EXERCISE 1: Reproduce the passage of the forum thread on furry video games that begins at the words "I wouldn't buy" and stops after "the setting entails.".
EXERCISE 2: Resume the forum thread on furry video games from the point where it stops.

DOCUMENT SEGMENT:

———

You'd race pony carts... WITH ACTUAL PONIES.


----------



## Gumshoe (Nov 4, 2013)

Arshes Nei said:


> Saint's Row the furry edition - even though there's already mascots in that Genki reality show.



Not to mention "actual fursuits you could buy and wear".  I discovered that before I was a furry myself.


----------



## chesse20 (Nov 4, 2013)

I wouldn't buy a furry walking dead for the reason that I wouldn't want to buy a walking dead anything. From what I've heard it's just a point and click you can't even shoot the zombies? Also since when did zombies walk around being slow and annoying? I thought zombies had guns and some of them even have mini guns?


----------



## Stratelier (Nov 5, 2013)

I'd be marginally curious if there is a "Grand Theft Anthro" out there already ... but I'm afraid to ask what the setting entails.


----------



## Kitsune Cross (Nov 5, 2013)

———

GIVEN ENTRIES:
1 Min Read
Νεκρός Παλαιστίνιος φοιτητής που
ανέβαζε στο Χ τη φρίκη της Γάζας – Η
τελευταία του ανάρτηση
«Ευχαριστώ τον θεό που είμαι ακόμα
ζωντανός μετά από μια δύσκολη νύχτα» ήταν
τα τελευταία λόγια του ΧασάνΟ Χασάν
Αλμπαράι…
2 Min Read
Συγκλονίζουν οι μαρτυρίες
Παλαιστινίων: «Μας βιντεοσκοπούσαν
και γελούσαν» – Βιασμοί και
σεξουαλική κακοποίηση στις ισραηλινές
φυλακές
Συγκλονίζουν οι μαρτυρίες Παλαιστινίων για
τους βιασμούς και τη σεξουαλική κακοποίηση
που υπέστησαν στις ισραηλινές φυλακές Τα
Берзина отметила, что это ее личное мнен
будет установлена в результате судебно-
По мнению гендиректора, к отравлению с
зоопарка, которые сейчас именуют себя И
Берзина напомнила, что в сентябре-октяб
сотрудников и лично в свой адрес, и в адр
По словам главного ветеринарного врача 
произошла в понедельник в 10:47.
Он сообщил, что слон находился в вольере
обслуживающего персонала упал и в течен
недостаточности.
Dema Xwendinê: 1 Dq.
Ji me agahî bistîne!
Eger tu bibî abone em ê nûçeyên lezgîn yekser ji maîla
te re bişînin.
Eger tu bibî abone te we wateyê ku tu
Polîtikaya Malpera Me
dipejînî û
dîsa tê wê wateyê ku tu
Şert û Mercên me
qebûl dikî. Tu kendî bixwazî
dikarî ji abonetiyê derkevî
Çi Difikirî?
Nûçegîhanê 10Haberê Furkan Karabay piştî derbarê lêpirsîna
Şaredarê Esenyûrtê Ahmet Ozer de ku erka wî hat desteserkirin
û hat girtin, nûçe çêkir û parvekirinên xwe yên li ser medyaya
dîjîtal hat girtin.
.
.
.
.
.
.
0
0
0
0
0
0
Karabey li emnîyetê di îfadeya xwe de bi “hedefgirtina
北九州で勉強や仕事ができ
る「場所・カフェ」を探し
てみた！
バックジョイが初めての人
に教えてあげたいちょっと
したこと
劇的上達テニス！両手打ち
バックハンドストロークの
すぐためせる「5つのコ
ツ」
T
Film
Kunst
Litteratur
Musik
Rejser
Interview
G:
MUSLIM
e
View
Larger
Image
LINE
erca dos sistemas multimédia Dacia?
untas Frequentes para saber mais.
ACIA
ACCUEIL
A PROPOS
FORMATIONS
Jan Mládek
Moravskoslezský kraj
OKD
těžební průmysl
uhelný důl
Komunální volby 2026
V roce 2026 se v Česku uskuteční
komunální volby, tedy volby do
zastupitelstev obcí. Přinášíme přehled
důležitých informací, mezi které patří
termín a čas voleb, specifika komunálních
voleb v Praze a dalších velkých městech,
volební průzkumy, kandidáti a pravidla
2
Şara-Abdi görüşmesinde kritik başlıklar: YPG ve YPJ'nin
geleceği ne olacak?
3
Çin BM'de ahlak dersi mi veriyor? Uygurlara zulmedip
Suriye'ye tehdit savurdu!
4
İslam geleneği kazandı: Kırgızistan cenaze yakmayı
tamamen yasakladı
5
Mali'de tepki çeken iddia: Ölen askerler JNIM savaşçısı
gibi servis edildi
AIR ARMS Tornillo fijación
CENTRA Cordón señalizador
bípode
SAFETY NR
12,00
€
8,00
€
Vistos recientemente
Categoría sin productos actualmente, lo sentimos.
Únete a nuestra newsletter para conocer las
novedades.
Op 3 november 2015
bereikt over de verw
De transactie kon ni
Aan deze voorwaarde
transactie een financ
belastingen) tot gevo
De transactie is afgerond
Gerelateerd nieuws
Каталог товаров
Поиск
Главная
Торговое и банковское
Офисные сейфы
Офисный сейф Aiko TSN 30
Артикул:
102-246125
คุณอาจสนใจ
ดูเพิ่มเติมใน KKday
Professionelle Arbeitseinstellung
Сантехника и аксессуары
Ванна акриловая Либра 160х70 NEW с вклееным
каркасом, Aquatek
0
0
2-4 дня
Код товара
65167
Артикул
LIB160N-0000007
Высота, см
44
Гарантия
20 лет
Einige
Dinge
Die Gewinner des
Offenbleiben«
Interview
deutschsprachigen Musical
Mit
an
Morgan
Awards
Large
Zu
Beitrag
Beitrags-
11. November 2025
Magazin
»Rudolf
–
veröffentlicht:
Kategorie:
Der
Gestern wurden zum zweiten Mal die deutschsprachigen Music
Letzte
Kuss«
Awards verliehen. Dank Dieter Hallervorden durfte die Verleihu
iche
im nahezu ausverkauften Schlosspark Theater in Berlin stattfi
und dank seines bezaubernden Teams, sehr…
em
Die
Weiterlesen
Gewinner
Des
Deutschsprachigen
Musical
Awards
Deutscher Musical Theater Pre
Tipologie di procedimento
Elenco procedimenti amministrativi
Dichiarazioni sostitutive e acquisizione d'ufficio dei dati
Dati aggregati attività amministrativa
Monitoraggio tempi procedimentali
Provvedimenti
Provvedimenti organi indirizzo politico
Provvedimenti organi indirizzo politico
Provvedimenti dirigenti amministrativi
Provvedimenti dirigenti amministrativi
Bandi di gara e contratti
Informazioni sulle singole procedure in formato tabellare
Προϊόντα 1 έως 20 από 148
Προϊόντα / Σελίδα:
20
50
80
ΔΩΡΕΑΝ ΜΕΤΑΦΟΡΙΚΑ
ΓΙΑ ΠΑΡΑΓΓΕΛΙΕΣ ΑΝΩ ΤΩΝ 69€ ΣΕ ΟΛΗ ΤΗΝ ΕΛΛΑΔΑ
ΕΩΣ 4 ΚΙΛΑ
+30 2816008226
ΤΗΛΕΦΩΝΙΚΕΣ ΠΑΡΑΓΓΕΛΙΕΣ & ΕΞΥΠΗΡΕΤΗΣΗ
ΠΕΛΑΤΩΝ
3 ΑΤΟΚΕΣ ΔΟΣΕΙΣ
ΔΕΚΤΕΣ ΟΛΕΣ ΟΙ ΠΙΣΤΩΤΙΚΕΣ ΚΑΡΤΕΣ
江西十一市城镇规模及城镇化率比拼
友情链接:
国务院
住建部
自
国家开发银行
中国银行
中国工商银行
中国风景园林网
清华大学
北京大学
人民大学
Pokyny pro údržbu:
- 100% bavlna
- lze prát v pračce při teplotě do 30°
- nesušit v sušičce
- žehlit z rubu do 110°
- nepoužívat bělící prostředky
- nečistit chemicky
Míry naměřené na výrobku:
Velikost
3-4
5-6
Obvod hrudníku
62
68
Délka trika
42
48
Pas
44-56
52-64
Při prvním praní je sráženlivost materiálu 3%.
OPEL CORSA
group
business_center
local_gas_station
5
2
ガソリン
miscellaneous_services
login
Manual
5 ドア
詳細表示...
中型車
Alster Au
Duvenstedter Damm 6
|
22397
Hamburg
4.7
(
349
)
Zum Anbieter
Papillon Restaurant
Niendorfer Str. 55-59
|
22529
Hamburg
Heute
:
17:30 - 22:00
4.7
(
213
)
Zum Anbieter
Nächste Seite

———

EXERCISE RESULT 1:
I wouldn't buy a furry walking dead for the reason that I wouldn't want to buy a walking dead anything. From what I've heard it's just a point and click you can't even shoot the zombies? Also since when did zombies walk around being slow and annoying? I thought zombies had guns and some of them even have mini guns?


----------



## Stratelier (Nov 5, 2013)

I'd be marginally curious if there is a "Grand Theft Anthro" out there already ... but I'm afraid to ask what the setting entails.

EXERCISE RESULT 2:
Every game should have anthros, at least optional. Ok no, but it would be cool


----------



## benignBiotic (Nov 6, 2013)

If you presented me with a fun, sandbox-style, playable game starring anthros I would play the hell out of that :-D


----------



## Alitis Lupus (Nov 6, 2013)

kind of, second life lets you pick cookie-cutter style avatars to start with, then you have to buy the parts to make what you want.  I personally bought a better wolf avatar then wings and a few other odds and ends, which cost in the neighborhood of 2000 linden (in game currency) or roughly $15 US.


----------



## chesse20 (Nov 6, 2013)

Stratadrake said:


> I'd be marginally curious if there is a "Grand Theft Anthro" out there already ... but I'm afraid to ask what the setting entails.


Some guy on deviantart put his fursona as cj


----------



## Fernin (Nov 6, 2013)

Korpi said:


> There is a furry game in the making google antilia



Antilia is dead, has been for years.


----------



## Spikey2k2 (Nov 6, 2013)

No but I'd download the mod on all counts. 
Also @Fernin. Overgrowth is a furry game sequel to Lugaru and accepting preorders. It's still pre alpha.


----------



## Percy (Nov 7, 2013)

No, unless they were genuinely great games. The idea just seems absurd to me.

Relevant youtube video


----------



## Arshes Nei (Nov 7, 2013)

Everything will be dog.


----------



## Verin Asper (Nov 7, 2013)

Arshes Nei said:


> Everything will be dog.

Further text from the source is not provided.